Hearing mysterious crashing – possibly of doors and furniture – from the same place is also standard procedure, according to Sam…so if you’ve ever gone into one of your regular seminar rooms at Avenue and the tables are in a different position, now you know why.

Sam’s relaxed and nonchalant attitude when he was telling me this made me think he was pulling my leg, so I asked him the key question – is he a keen believer in ghosts and ghost stories? He replied no; he didn’t believe in them until he started working here. But now, after what he’s experienced, he’s so used to it that it just doesn’t scare him any more.

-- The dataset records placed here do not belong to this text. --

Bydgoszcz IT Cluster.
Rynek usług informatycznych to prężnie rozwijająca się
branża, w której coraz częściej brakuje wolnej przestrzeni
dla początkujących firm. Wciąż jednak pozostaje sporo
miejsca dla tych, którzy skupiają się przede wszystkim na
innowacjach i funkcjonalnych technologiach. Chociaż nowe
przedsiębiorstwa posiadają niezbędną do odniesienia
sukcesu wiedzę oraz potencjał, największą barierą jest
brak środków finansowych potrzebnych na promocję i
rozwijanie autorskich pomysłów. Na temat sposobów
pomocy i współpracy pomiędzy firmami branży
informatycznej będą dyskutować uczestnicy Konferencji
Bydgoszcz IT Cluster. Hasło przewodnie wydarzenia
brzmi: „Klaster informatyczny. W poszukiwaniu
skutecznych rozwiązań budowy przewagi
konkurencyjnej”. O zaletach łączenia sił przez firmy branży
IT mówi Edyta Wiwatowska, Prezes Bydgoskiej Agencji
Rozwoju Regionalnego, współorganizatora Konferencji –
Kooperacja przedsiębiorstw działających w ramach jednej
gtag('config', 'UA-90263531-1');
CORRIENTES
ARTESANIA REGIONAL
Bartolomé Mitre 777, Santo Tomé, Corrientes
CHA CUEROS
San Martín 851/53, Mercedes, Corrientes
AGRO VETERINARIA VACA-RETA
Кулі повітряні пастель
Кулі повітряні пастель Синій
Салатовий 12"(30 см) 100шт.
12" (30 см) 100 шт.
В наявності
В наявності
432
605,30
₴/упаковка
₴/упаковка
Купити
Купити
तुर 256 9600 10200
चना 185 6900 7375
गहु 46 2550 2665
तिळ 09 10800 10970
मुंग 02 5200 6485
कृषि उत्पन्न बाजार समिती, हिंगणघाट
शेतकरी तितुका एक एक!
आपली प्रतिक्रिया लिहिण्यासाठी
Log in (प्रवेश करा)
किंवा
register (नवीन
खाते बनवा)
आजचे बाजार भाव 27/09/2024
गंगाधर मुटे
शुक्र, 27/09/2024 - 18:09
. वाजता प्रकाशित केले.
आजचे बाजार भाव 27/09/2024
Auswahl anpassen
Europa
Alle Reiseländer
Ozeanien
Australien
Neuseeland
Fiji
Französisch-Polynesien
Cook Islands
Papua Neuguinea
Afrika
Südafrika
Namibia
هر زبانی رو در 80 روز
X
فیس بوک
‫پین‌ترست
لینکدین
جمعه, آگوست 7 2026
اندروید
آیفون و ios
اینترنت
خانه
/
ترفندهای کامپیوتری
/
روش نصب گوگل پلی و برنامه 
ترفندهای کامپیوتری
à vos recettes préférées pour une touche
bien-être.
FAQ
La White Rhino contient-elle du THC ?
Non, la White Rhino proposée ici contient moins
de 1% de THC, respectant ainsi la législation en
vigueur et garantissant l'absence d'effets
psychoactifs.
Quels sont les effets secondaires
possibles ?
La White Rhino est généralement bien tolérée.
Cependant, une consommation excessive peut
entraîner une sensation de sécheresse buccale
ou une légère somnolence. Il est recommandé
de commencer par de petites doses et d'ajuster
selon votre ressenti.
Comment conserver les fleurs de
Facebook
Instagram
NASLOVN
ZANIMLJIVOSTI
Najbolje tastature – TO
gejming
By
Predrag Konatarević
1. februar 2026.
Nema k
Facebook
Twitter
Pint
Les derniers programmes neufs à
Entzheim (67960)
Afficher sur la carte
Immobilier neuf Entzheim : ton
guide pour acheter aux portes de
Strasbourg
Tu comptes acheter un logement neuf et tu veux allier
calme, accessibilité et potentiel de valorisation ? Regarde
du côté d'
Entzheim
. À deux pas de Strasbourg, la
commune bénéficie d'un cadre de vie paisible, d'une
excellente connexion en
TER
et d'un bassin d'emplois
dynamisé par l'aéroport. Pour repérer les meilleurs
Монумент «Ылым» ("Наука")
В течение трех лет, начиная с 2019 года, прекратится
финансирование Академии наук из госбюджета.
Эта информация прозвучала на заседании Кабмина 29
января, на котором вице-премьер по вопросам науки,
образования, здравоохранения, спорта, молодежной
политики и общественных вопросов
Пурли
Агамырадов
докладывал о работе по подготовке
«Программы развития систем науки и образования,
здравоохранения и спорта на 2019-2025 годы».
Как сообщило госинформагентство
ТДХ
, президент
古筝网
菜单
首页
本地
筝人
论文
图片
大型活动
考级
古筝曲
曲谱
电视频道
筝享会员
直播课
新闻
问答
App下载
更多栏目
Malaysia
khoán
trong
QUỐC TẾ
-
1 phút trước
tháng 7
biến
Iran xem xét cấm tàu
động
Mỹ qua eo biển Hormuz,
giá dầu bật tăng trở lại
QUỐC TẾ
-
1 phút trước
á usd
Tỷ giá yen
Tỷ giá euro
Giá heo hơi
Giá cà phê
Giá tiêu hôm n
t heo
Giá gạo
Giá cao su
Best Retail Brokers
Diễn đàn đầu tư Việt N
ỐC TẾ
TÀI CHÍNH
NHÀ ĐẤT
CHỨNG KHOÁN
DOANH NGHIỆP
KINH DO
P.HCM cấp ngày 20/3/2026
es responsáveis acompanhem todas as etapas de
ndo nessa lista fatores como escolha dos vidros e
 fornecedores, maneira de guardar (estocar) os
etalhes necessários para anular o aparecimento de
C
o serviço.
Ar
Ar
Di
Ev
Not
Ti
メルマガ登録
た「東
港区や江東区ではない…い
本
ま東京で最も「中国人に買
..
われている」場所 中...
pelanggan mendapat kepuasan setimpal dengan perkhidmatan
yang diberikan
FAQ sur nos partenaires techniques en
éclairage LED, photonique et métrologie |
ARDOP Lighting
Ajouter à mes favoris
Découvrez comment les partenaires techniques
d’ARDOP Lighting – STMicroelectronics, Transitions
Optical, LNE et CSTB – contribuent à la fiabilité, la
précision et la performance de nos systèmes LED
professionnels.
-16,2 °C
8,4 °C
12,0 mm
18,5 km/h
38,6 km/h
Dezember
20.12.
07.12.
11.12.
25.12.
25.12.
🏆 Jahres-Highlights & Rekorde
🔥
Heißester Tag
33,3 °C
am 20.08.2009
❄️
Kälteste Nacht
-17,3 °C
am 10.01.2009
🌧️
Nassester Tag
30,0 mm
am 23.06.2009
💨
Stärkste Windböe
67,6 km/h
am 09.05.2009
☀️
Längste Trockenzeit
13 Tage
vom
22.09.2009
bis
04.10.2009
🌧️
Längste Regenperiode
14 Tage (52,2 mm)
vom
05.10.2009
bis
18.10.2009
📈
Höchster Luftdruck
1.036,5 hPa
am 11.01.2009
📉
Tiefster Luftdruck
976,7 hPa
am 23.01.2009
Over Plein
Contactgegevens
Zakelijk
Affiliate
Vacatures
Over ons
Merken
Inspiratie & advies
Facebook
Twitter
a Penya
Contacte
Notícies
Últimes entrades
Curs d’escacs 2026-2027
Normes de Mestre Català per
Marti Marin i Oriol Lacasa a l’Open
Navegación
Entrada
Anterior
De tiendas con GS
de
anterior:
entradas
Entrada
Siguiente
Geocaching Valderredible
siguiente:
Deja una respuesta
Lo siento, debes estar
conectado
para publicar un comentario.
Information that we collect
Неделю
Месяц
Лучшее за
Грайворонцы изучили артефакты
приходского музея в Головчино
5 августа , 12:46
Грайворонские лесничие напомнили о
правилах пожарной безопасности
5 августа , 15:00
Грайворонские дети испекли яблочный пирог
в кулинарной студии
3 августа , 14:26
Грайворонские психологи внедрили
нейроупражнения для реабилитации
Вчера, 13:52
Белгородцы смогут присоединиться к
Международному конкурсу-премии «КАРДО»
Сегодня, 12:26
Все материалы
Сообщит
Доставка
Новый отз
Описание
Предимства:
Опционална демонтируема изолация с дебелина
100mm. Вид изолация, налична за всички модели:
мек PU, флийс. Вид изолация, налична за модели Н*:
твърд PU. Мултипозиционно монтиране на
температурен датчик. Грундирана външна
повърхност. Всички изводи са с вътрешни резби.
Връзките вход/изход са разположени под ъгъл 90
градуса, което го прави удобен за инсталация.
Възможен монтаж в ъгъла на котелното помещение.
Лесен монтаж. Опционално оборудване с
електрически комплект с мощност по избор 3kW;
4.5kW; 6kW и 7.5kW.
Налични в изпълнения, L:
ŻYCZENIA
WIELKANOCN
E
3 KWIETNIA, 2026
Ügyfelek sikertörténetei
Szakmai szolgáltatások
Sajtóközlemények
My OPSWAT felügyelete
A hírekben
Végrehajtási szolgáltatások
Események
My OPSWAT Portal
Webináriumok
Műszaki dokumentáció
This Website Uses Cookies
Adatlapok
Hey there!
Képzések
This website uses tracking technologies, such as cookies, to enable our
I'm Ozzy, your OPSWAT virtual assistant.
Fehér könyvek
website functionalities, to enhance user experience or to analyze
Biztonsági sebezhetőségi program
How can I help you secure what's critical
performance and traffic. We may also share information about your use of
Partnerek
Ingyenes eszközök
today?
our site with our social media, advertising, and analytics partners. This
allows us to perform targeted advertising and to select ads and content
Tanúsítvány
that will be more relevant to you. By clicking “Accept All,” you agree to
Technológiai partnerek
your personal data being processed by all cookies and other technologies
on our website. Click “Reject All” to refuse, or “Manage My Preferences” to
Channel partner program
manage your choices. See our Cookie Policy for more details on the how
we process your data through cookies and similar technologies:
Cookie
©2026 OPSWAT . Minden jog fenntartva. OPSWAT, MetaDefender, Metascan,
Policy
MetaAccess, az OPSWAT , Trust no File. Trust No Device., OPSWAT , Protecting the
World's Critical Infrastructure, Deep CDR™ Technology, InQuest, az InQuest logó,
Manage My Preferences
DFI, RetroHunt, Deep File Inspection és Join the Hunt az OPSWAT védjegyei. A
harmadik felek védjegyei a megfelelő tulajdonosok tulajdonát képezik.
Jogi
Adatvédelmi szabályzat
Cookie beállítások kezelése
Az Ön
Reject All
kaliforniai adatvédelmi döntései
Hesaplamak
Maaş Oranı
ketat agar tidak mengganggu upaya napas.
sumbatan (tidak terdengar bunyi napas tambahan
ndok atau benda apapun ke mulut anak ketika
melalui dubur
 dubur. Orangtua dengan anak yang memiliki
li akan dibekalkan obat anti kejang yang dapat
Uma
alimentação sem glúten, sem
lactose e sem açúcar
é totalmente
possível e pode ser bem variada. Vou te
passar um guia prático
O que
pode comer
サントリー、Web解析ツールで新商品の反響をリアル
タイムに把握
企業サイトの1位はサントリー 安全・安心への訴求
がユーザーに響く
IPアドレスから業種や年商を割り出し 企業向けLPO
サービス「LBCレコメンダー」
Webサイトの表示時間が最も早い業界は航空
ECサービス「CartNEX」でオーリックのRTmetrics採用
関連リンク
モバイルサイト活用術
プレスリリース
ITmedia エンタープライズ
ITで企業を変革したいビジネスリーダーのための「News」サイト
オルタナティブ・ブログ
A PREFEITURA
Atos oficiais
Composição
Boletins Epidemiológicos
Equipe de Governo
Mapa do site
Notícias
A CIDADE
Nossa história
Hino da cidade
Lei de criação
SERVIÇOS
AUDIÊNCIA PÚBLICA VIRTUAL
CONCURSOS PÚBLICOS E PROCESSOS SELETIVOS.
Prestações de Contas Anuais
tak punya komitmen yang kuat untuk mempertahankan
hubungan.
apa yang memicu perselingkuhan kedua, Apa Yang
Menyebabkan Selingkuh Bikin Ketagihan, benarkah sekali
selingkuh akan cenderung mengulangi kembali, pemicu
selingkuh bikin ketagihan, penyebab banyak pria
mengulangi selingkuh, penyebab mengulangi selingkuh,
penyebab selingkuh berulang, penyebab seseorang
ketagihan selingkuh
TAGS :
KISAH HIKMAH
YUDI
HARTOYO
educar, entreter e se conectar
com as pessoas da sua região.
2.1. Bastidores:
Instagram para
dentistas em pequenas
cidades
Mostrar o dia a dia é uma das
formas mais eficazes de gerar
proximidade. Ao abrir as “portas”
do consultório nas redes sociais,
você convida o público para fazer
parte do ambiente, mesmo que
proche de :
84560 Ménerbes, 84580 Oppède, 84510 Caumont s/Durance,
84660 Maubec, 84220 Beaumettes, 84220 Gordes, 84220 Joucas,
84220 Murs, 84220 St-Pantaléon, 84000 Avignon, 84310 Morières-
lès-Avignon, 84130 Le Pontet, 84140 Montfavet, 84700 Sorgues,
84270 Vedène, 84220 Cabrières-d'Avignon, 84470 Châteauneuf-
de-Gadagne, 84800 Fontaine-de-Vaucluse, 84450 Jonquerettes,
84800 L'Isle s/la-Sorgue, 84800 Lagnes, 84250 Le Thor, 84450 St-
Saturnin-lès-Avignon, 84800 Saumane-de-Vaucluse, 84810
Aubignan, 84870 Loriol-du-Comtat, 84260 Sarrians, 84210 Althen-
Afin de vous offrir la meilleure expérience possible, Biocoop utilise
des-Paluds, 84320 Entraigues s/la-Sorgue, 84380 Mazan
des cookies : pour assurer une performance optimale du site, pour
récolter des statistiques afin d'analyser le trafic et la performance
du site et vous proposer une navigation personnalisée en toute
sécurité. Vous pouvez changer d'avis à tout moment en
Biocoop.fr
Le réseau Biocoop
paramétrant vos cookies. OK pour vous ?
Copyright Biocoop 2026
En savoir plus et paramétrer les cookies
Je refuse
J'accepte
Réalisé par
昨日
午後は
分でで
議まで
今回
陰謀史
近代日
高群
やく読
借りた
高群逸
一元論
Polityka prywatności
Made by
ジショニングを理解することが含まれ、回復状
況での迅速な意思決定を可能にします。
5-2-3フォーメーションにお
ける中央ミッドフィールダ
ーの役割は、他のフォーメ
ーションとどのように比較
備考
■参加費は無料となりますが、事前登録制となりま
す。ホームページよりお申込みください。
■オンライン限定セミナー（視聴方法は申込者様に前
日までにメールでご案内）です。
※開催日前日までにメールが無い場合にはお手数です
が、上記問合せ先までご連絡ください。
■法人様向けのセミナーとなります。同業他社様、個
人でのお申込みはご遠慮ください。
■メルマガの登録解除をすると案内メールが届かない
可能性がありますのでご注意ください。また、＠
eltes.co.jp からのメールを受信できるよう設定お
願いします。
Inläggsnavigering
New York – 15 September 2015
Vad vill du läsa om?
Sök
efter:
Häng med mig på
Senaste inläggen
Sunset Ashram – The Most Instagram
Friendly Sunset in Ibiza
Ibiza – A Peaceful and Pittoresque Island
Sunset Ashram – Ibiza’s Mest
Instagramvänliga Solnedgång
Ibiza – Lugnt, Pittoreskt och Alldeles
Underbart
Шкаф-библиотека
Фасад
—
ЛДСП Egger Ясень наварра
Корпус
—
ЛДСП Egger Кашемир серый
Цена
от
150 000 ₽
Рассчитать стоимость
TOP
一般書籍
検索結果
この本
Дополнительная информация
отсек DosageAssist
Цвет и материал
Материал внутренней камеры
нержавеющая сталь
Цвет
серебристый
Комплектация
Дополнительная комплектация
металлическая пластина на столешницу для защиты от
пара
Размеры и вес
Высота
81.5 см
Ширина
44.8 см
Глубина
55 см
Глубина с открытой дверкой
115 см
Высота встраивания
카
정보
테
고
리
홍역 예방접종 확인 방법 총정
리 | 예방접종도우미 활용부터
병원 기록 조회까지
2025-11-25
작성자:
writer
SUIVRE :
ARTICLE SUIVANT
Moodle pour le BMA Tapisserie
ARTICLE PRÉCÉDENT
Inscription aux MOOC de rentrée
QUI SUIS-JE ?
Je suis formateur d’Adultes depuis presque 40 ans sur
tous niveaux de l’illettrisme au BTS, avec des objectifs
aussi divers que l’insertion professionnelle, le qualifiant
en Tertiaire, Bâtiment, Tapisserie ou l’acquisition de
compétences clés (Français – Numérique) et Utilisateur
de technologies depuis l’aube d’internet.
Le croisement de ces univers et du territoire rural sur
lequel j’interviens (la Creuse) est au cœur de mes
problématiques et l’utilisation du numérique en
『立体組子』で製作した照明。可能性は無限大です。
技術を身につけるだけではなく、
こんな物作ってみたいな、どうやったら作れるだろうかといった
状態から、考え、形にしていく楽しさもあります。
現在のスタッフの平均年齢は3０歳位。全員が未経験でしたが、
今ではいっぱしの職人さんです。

Still doubtful and a bit sceptic however, I spoke to another security guard. He’s worked at Avenue doing night shifts for 5 years, and is still just as sceptical about that sort of thing as when he first started. He couldn’t deny that it can get a bit creepy, though, and he can see why certain security guards at the Uni refuse to do the night shift there. One night when he first started, hearing a funny airing noise, he walked through the café seats towards the North corridor to follow the noise, before realising that it was the drinks vender. Relieved, he turned round to head back to the reception desk, but froze on the spot as he caught a glimpse of the door to the opposite South Corridor closing on its own, followed by that unmistakable sticking sound.

Make of these anecdotes what you will. It’s hard to imagine, when the place is swarming with students and the atmosphere is so lively most of the time. Despite what I heard from the security guards, and that hands-under-the-toilet-door story that we’ve all heard, I for one am sceptical… but still, I don’t think I’ll be making any late-night trips to Avenue anytime soon.